— EXERCISE DIRECTIONS —
Extend the review thread on the Clang patch for AArch64 NEON table lookup, picking up right after its final line.

— DOCUMENT SEGMENT —
---+---

[PATCH] Implement aarch64 neon instruction class SIMD Table lookup - Clang

Wed Nov 13 16:02:40 PST 2013

  Hi Jiangning,

  I think this is correct now, so it's mostly nits. That switch feels like it could be simplified significantly, but we can probably postpone that for now.

  Cheers.

  Tim.


================
Comment at: lib/CodeGen/CGBuiltin.cpp:2465
@@ -2464,3 +2464,3 @@
 
-Value *CodeGenFunction::EmitAArch64BuiltinExpr(unsigned BuiltinID,
-                                                     const CallExpr *E) {
+static Value *packDVectorList(CodeGenFunction &CGF, ArrayRef<Value *> Ops,
+                              Value *ExtOp, Value *IndexOp, llvm::Type *ResTy,
----------------
This function now seems to be completely TBL orientated. Its name should probably reflect that.

================
Comment at: lib/CodeGen/CGBuiltin.cpp:2488-2491
@@ +2487,6 @@
+
+  // If there's an odd number of registers, the high half of the final Q is
+  // undef.

---+---

— DATASET ENTRIES —
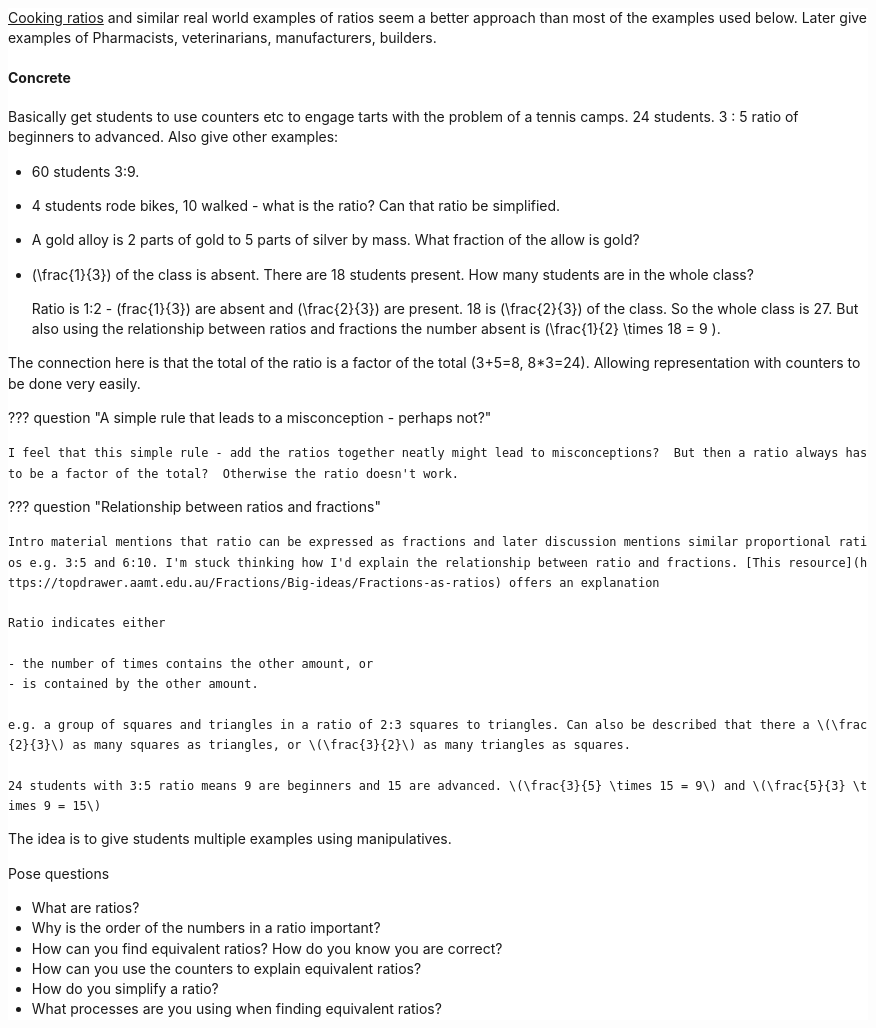 [Cooking ratios](https://culinaryjourneysllc.com/2020/05/27/cooking-ratios/) and similar real world examples of ratios seem a better approach than most of the examples used below. Later give examples of Pharmacists, veterinarians, manufacturers, builders.

#### Concrete

Basically get students to use counters etc to engage 
tarts with the problem of a tennis camps. 24 students. 3 : 5 ratio of beginners to advanced. Also give other examples: 

- 60 students 3:9. 
- 4 students rode bikes, 10 walked - what is the ratio? Can that ratio be simplified.
- A gold alloy is 2 parts of gold to 5 parts of silver by mass. What fraction of the allow is gold?
- \(\frac{1}{3}\) of the class is absent. There are 18 students present. How many students are in the whole class?

    Ratio is 1:2 - \(frac{1}{3}\) are absent and \(\frac{2}{3}\) are present. 18 is \(\frac{2}{3}\) of the class. So the whole class is 27. But also using the relationship between ratios and fractions the number absent is \(\frac{1}{2} \times 18 = 9 \). 

The connection here is that the total of the ratio is a factor of the total (3+5=8, 8*3=24). Allowing representation with counters to be done very easily.

??? question "A simple rule that leads to a misconception - perhaps not?"

    I feel that this simple rule - add the ratios together neatly might lead to misconceptions?  But then a ratio always has to be a factor of the total?  Otherwise the ratio doesn't work.

??? question "Relationship between ratios and fractions"

    Intro material mentions that ratio can be expressed as fractions and later discussion mentions similar proportional ratios e.g. 3:5 and 6:10. I'm stuck thinking how I'd explain the relationship between ratio and fractions. [This resource](https://topdrawer.aamt.edu.au/Fractions/Big-ideas/Fractions-as-ratios) offers an explanation

    Ratio indicates either 

    - the number of times contains the other amount, or
    - is contained by the other amount.

    e.g. a group of squares and triangles in a ratio of 2:3 squares to triangles. Can also be described that there a \(\frac{2}{3}\) as many squares as triangles, or \(\frac{3}{2}\) as many triangles as squares.

    24 students with 3:5 ratio means 9 are beginners and 15 are advanced. \(\frac{3}{5} \times 15 = 9\) and \(\frac{5}{3} \times 9 = 15\)

The idea is to give students multiple examples using manipulatives.

Pose questions

-   What are ratios? 
-   Why is the order of the numbers in a ratio important? 
-   How can you find equivalent ratios? How do you know you are correct? 
-   How can you use the counters to explain equivalent ratios? 
-   How do you simplify a ratio? 
-   What processes are you using when finding equivalent ratios?
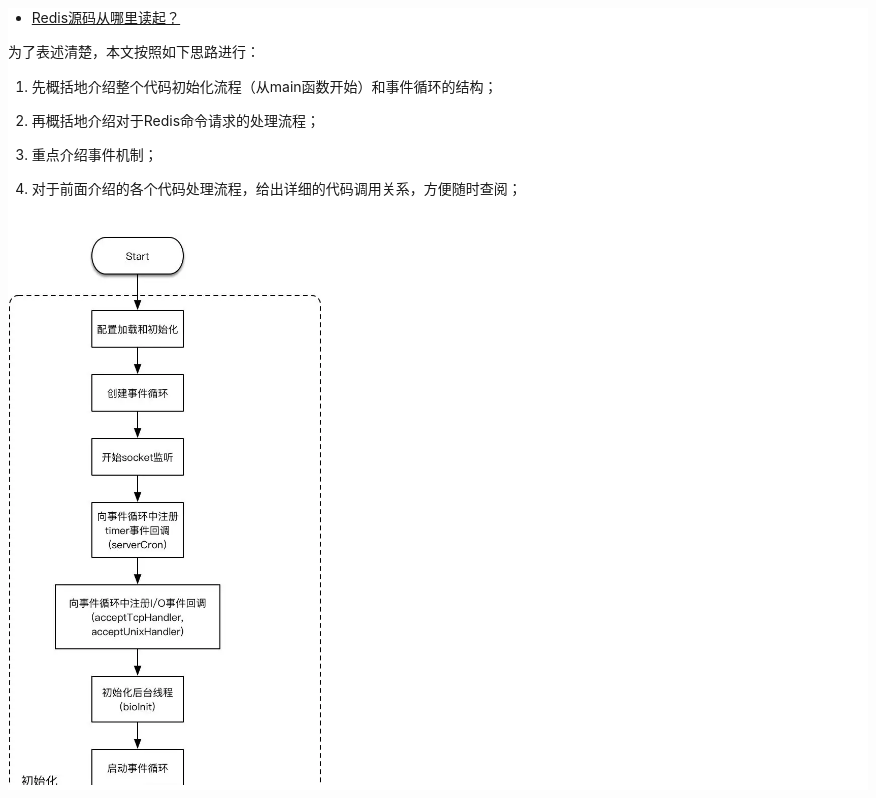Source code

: - [Redis源码从哪里读起？](https://mp.weixin.qq.com/s?__biz=MzA4NTg1MjM0Mg==&mid=2657261663&idx=1&sn=949aec03a6edf0b2281d5d83147ba367&chksm=84479186b33018903b9a3664d4de17ab83b62760e456ffcf32e9319d03964892fac6d0a7c208&scene=21#wechat_redirect)

为了表述清楚，本文按照如下思路进行：

1. 先概括地介绍整个代码初始化流程（从main函数开始）和事件循环的结构；

2. 再概括地介绍对于Redis命令请求的处理流程；

3. 重点介绍事件机制；

4. 对于前面介绍的各个代码处理流程，给出详细的代码调用关系，方便随时查阅；


![](.<Redis源码从哪里读起？>_images/abc06379.png)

---+---

— EXERCISE RESULT —
+  if (PairPos == End) {
+    Value *ZeroTbl = ConstantAggregateZero::get(TblTy);
+    TblOps.push_back(CGF.Builder.CreateShuffleVector(Ops[PairPos],
----------------
Comment doesn't match code.

================
Comment at: test/CodeGen/aarch64-neon-tbl.c:84-85
@@ +83,4 @@
+  return vtbx1_s8(a, b, c);
+  // CHECK: tbl {{v[0-9]+}}.8b, {{{v[0-9]+}}.16b}, {{v[0-9]+}}.8b
+  // CHECK: bsl {{v[0-9]+}}.8b, {{v[0-9]+}}.8b, {{v[0-9]+}}.8b
+}
----------------
I think more should be tested in the AArch32 emulation cases. It's important that the high half is 0 for vtbl and that an appropriate comparison takes place for vtbx.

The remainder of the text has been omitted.